The Berkshire CEO described his firm’s wins over the years, highlighting its $1.3 billion bet on Coca-Cola in 1994—worth $25 billion at the end of 2022. He noted the dividend had grown to $704 million by last year, up from $75 million the first year, writing, “Growth occurred every year, just as certain as birthdays. All [Vice Chairman Charlie Munger] and I were required to do was cash Coke’s quarterly dividend checks. We expect that those checks are highly likely to grow.”
The legendary investor also defended stock buybacks. Last year, the U.S. government imposed a 1% tax on them—a late addition to the Inflation Reduction Act—and Biden has signaled support for raising it.

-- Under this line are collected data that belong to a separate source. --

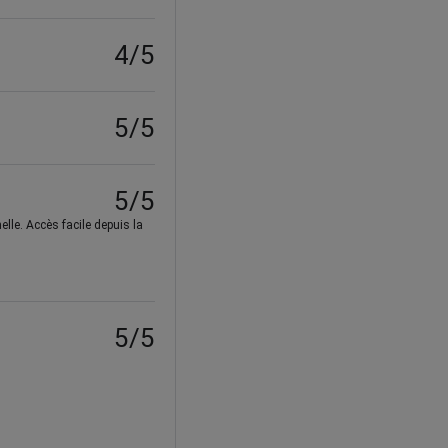
4/5
5/5
5/5
nelle. Accès facile depuis la
5/5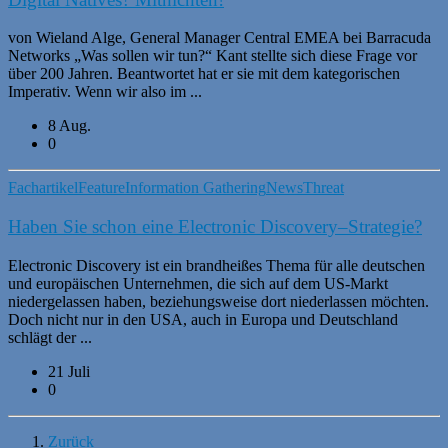
von Wieland Alge, General Manager Central EMEA bei Barracuda
Networks „Was sollen wir tun?“ Kant stellte sich diese Frage vor
über 200 Jahren. Beantwortet hat er sie mit dem kategorischen
Imperativ. Wenn wir also im ...
8 Aug.
0
Fachartikel
Feature
Information Gathering
News
Threat
Haben Sie schon eine Electronic Discovery–Strategie?
Electronic Discovery ist ein brandheißes Thema für alle deutschen
und europäischen Unternehmen, die sich auf dem US-Markt
niedergelassen haben, beziehungsweise dort niederlassen möchten.
Doch nicht nur in den USA, auch in Europa und Deutschland
schlägt der ...
21 Juli
0
Zurück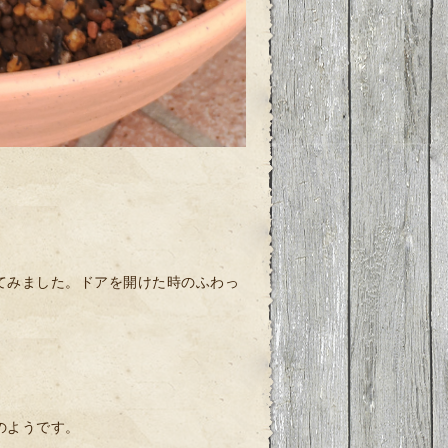
てみました。ドアを開けた時のふわっ
のようです。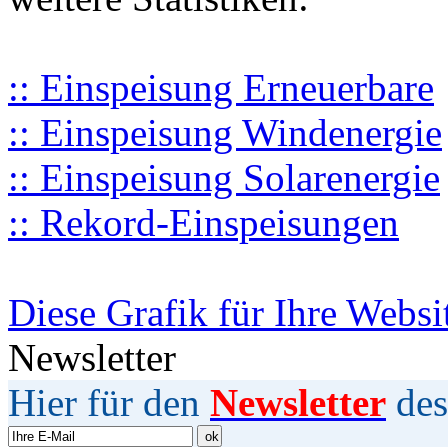
:: Einspeisung Erneuerbare
:: Einspeisung Windenergie
:: Einspeisung Solarenergie
:: Rekord-Einspeisungen
Diese Grafik für Ihre Websi
Newsletter
Hier für den
Newsletter
des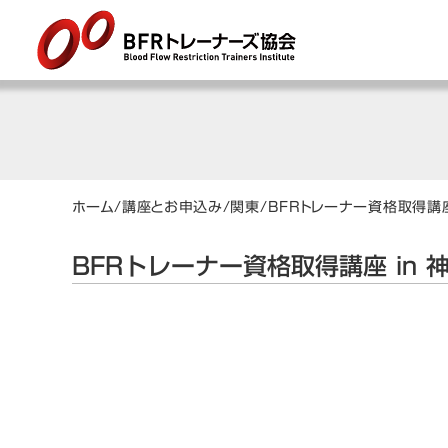
ホーム
/
講座とお申込み
/
関東
/
BFRトレーナー資格取得講座
BFRトレーナー資格取得講座 in 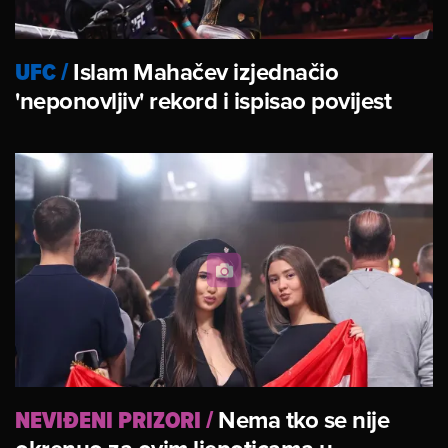
UFC
/
Islam Mahačev izjednačio
'neponovljiv' rekord i ispisao povijest
NEVIĐENI PRIZORI
/
Nema tko se nije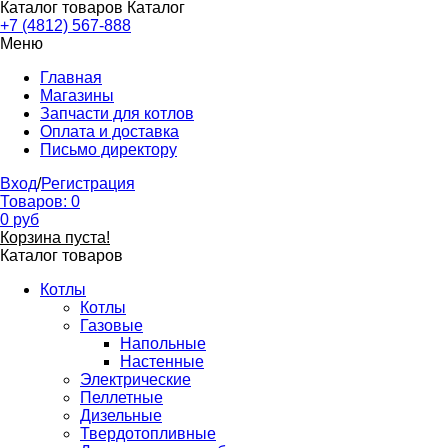
Каталог товаров
Каталог
+7 (4812) 567-888
Меню
Главная
Магазины
Запчасти для котлов
Оплата и доставка
Письмо директору
Вход
/
Регистрация
Товаров:
0
0
руб
Корзина пуста!
Каталог товаров
Котлы
Котлы
Газовые
Напольные
Настенные
Электрические
Пеллетные
Дизельные
Твердотопливные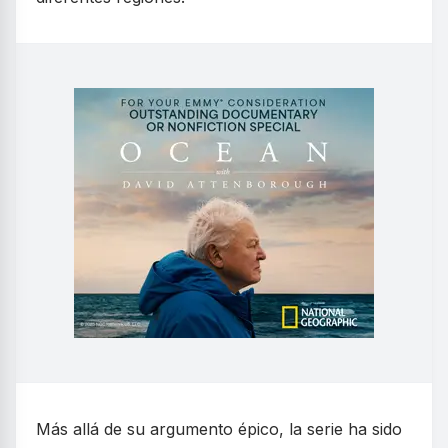
Más allá de su argumento épico, la serie ha sido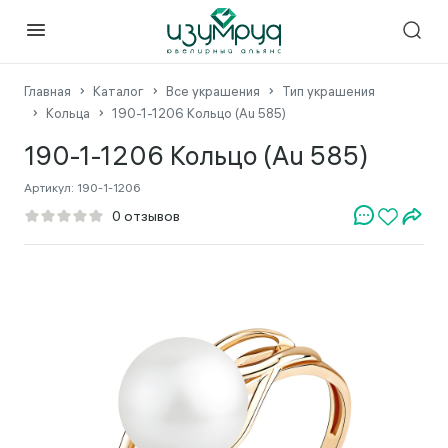
Главная
Каталог
Все украшения
Тип украшения
Кольца
190-1-1206 Кольцо (Au 585)
190-1-1206 Кольцо (Au 585)
Артикул:
190-1-1206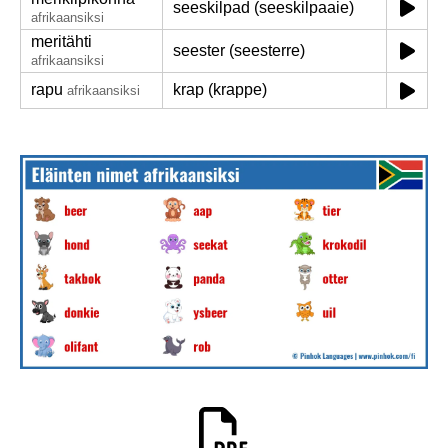
seeskilpad (seeskilpaaie)
afrikaansiksi
meritähti
seester (seesterre)
afrikaansiksi
rapu
krap (krappe)
afrikaansiksi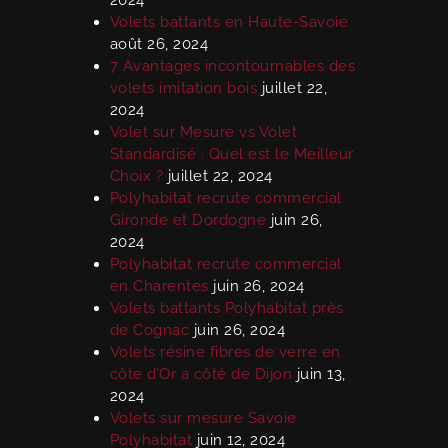
Volets battants en Haute-Savoie
août 26, 2024
7 Avantages incontournables des
volets imitation bois
juillet 22,
2024
Volet sur Mesure vs Volet
Standardisé : Quel est le Meilleur
Choix ?
juillet 22, 2024
Polyhabitat recrute commercial
Gironde et Dordogne
juin 26,
2024
Polyhabitat recrute commercial
en Charentes
juin 26, 2024
Volets battants Polyhabitat près
de Cognac
juin 26, 2024
Volets résine fibres de verre en
côte d’Or a côté de Dijon
juin 13,
2024
Volets sur mesure Savoie
Polyhabitat
juin 12, 2024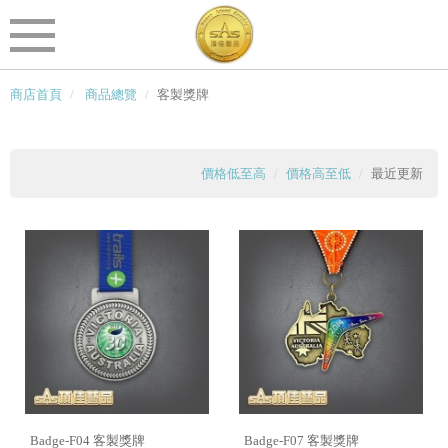
商店首頁
商品總覽
客製獎牌
價格低至高
價格高至低
最近更新
Badge-F04 客製獎牌
Badge-F07 客製獎牌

“When you are told that all repurchases are harmful to shareholders or to the country, or particularly beneficial to CEOs, you are listening to either an economic illiterate or a silver-tongued demagogue (characters that are not mutually exclusive),” he wrote.

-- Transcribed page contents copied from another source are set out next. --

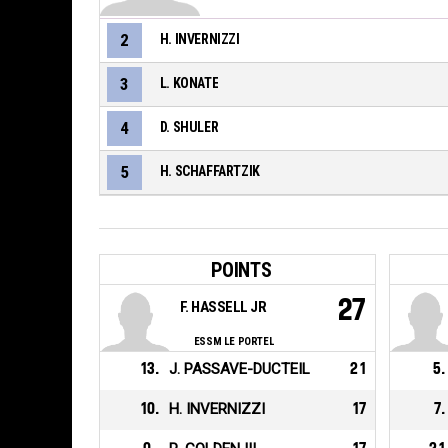
2
H. INVERNIZZI
3
L. KONATE
4
D. SHULER
5
H. SCHAFFARTZIK
POINTS
27
F. HASSELL JR
ESSM LE PORTEL
13
.
J. PASSAVE-DUCTEIL
21
5
.
10
.
H. INVERNIZZI
17
7
.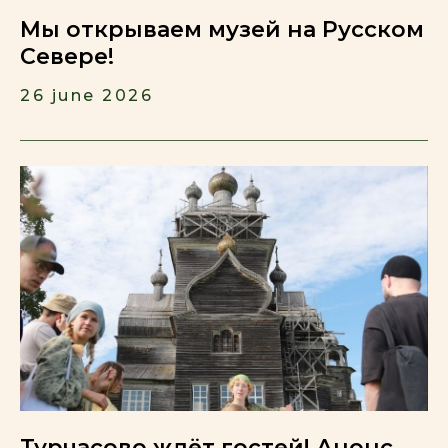
Мы открываем музей на Русском
Севере!
26 june 2026
Турчасово ждёт гостей! Анонс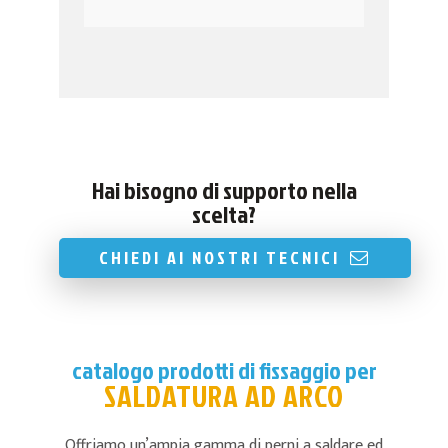
Hai bisogno di supporto nella
scelta?
CHIEDI AI NOSTRI TECNICI
catalogo prodotti di fissaggio per
SALDATURA AD ARCO
Offriamo un’ampia gamma di perni a saldare ed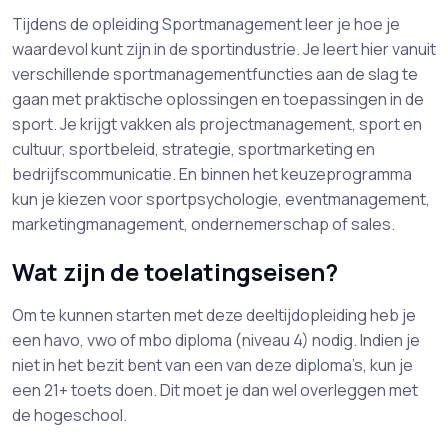
Tijdens de opleiding Sportmanagement leer je hoe je
waardevol kunt zijn in de sportindustrie. Je leert hier vanuit
verschillende sportmanagementfuncties aan de slag te
gaan met praktische oplossingen en toepassingen in de
sport. Je krijgt vakken als projectmanagement, sport en
cultuur, sportbeleid, strategie, sportmarketing en
bedrijfscommunicatie. En binnen het keuzeprogramma
kun je kiezen voor sportpsychologie, eventmanagement,
marketingmanagement, ondernemerschap of sales.
Wat zijn de toelatingseisen?
Om te kunnen starten met deze deeltijdopleiding heb je
een havo, vwo of mbo diploma (niveau 4) nodig. Indien je
niet in het bezit bent van een van deze diploma’s, kun je
een 21+ toets doen. Dit moet je dan wel overleggen met
de hogeschool.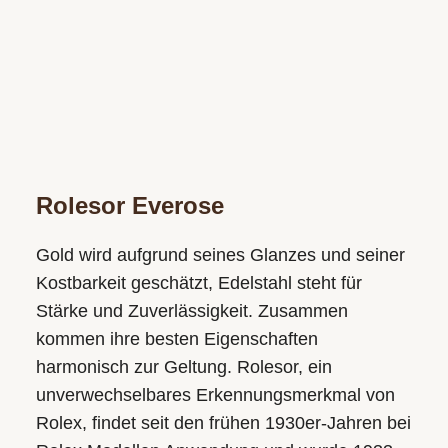
Rolesor Everose
Gold wird aufgrund seines Glanzes und seiner
Kostbarkeit geschätzt, Edelstahl steht für
Stärke und Zuverlässigkeit. Zusammen
kommen ihre besten Eigenschaften
harmonisch zur Geltung. Rolesor, ein
unverwechsel­bares Erkennungs­merkmal von
Rolex, findet seit den frühen 1930er-Jahren bei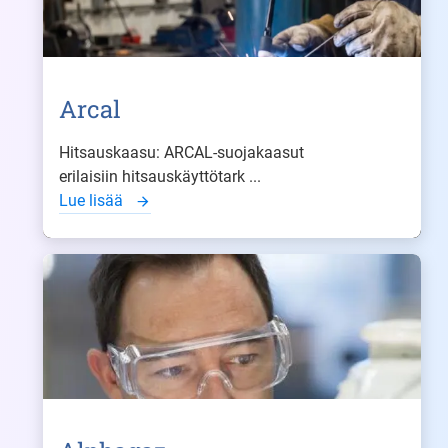
Arcal
Hitsauskaasu: ARCAL-suojakaasut
erilaisiin hitsauskäyttötark ...
Lue lisää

His firm has been among the largest U.S. repurchasers in recent years, buying back almost $8 billion of its own shares in 2022, $27 billion in 2021, and about $25 billion in 2020.
“There are many Berkshire centimillionaires and, yes, billionaires who have never studied our financial figures,” he wrote. “They simply know that Charlie and I—along with our families and close friends—continue to have very significant investments in Berkshire, and they trust us to treat their money as we do our own.”

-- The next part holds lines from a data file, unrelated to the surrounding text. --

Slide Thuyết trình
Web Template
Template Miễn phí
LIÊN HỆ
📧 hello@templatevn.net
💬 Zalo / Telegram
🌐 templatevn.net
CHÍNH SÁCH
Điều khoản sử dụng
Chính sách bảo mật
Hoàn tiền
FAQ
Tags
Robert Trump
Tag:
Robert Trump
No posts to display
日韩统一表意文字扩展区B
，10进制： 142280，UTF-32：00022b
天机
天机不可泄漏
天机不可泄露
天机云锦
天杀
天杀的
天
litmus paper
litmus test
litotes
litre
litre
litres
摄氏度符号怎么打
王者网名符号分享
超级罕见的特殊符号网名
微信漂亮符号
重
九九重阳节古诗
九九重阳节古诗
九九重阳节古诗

Buffett also took aim at the financial trickery that managers often perform to beat analysts’ expectations.
“Even the operating earnings figure that we favor can easily be manipulated by managers who wish to do so,” he warned. “Such tampering is often thought of as sophisticated by CEOs, directors and their advisors. Reporters and analysts embrace its existence as well.”
He called the activity “disgusting,” adding, “It requires no talent to manipulate numbers: Only a deep desire to deceive is required. ‘Bold imaginative accounting,’ as a CEO once described his deception to me, has become one of the shames of capitalism.”
Berkshire Hathaway has ranked among the most most-admired companies in the U.S. for decades. Running such a firm appears to be correlated with the longevity of CEOs, and Buffett has been in that role for more than half a century.